§ **DATA BLOCK**
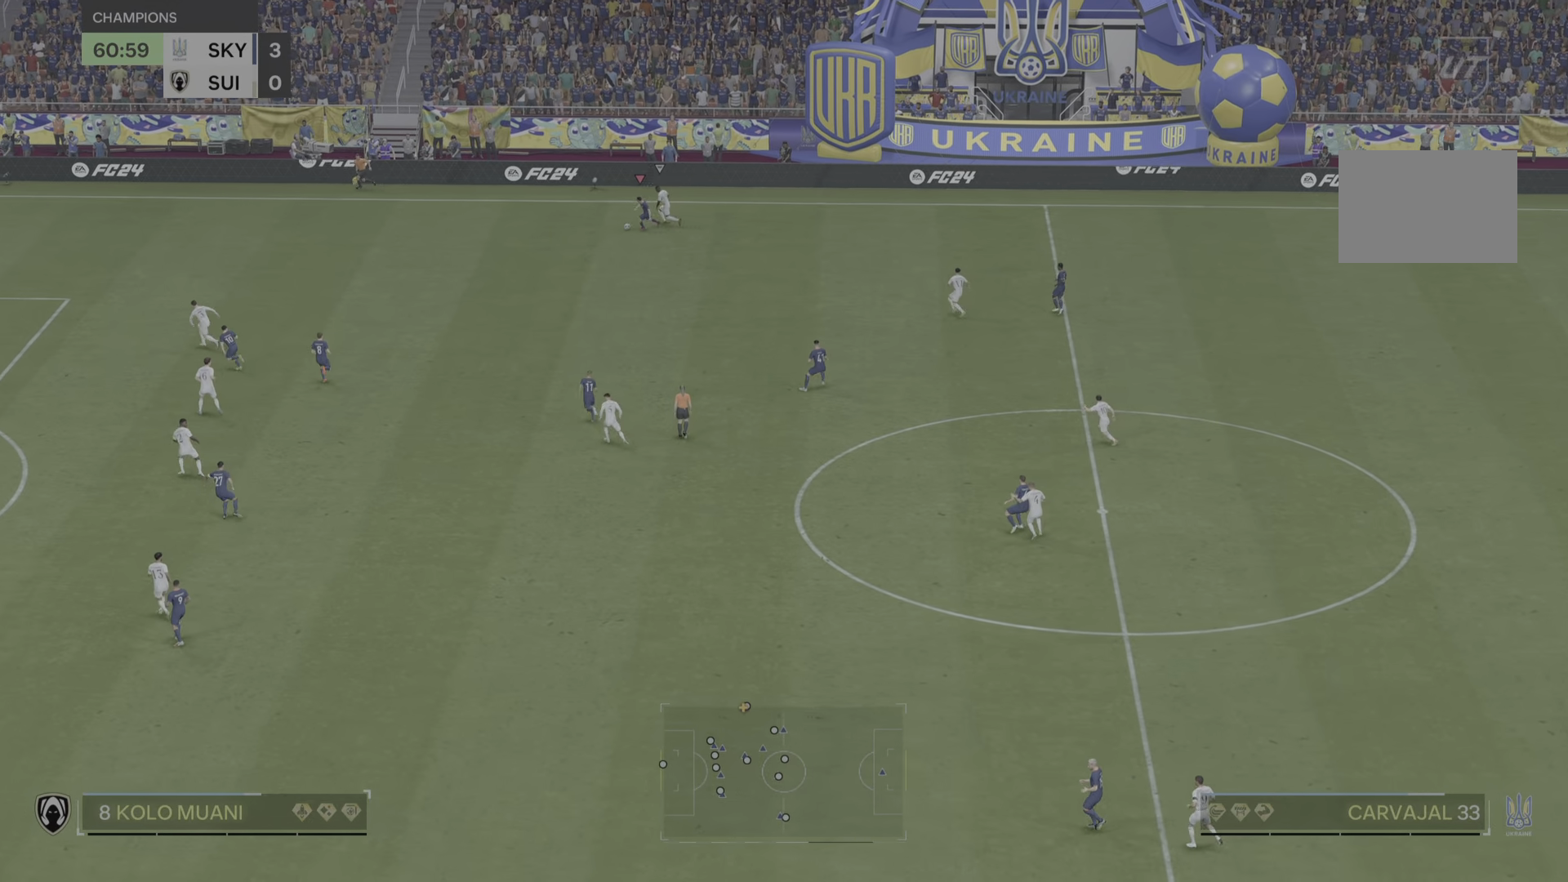
{"buttons": ["R2"], "left_stick": "left", "right_stick": "center", "events": [[351, "left_stick", "left"]]}
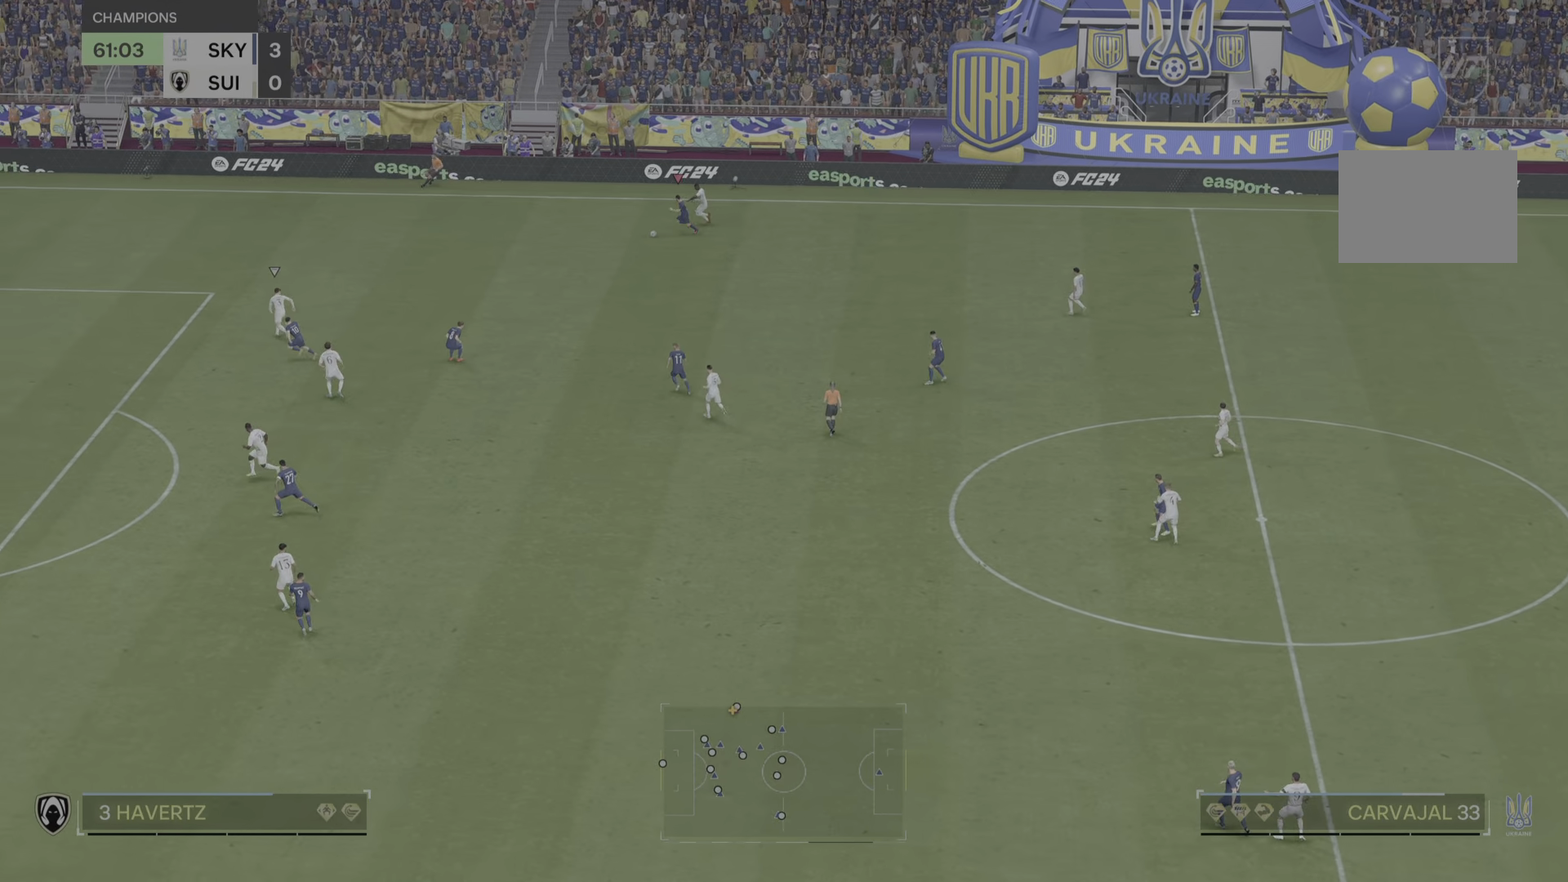
{"buttons": ["R2"], "left_stick": "left", "right_stick": "center"}
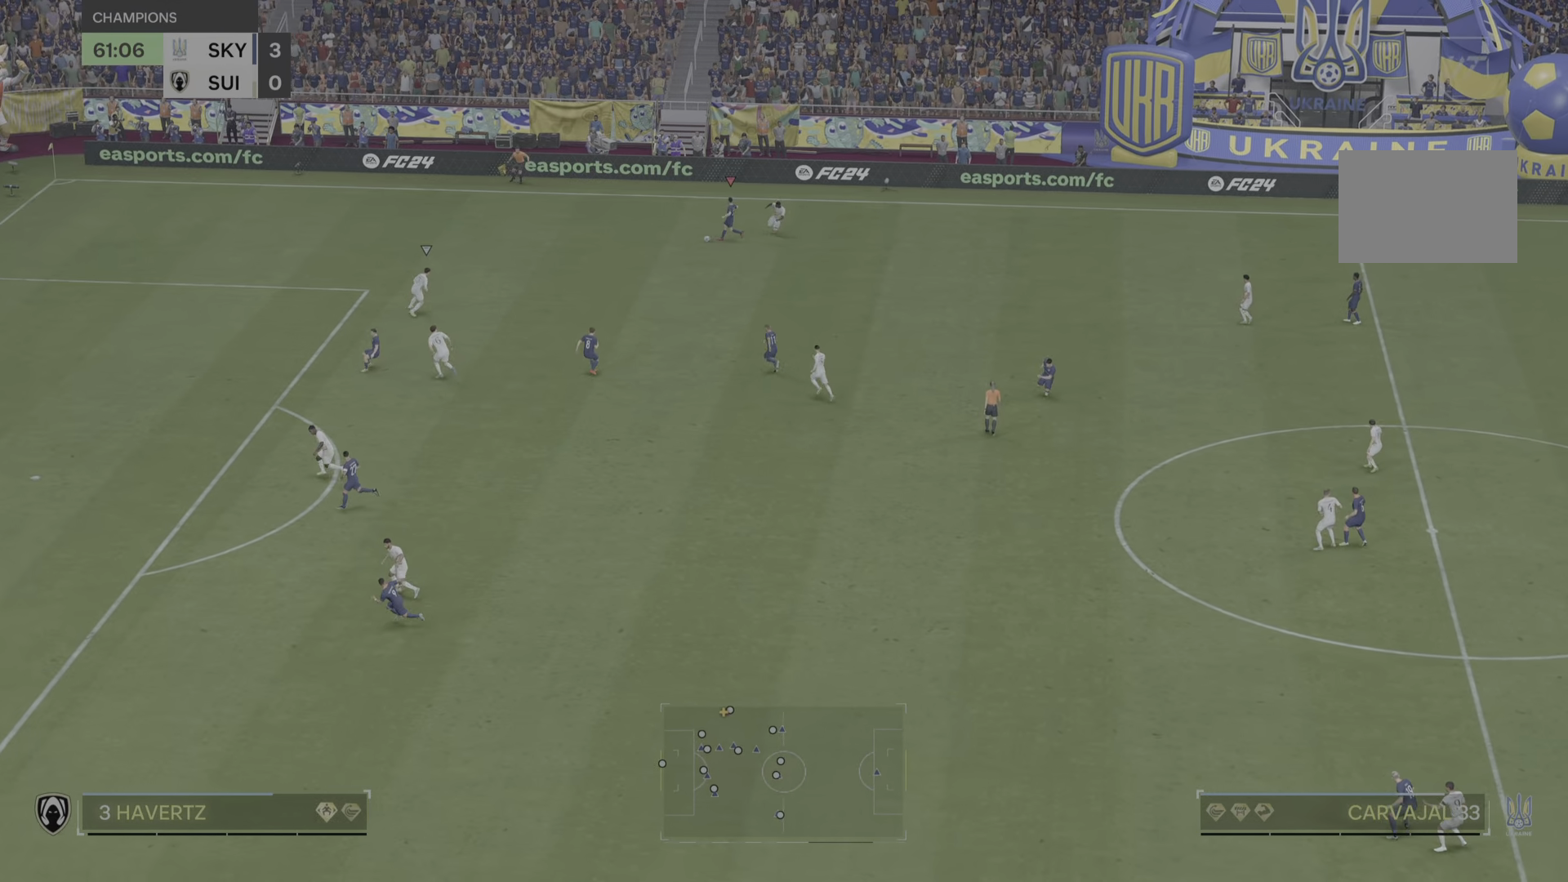
{"buttons": ["R2"], "left_stick": "left", "right_stick": "center", "events": [[100, "left_stick", "down-left"], [467, "left_stick", "left"]]}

§ **EXERCISE DESCRIPTION**
Reproduce every line of the material above, but drop the pictures.

§ **THE ANSWER**
{"buttons": ["R2"], "left_stick": "left", "right_stick": "center", "events": [[351, "left_stick", "left"]]}
{"buttons": ["R2"], "left_stick": "left", "right_stick": "center"}
{"buttons": ["R2"], "left_stick": "left", "right_stick": "center", "events": [[100, "left_stick", "down-left"], [467, "left_stick", "left"]]}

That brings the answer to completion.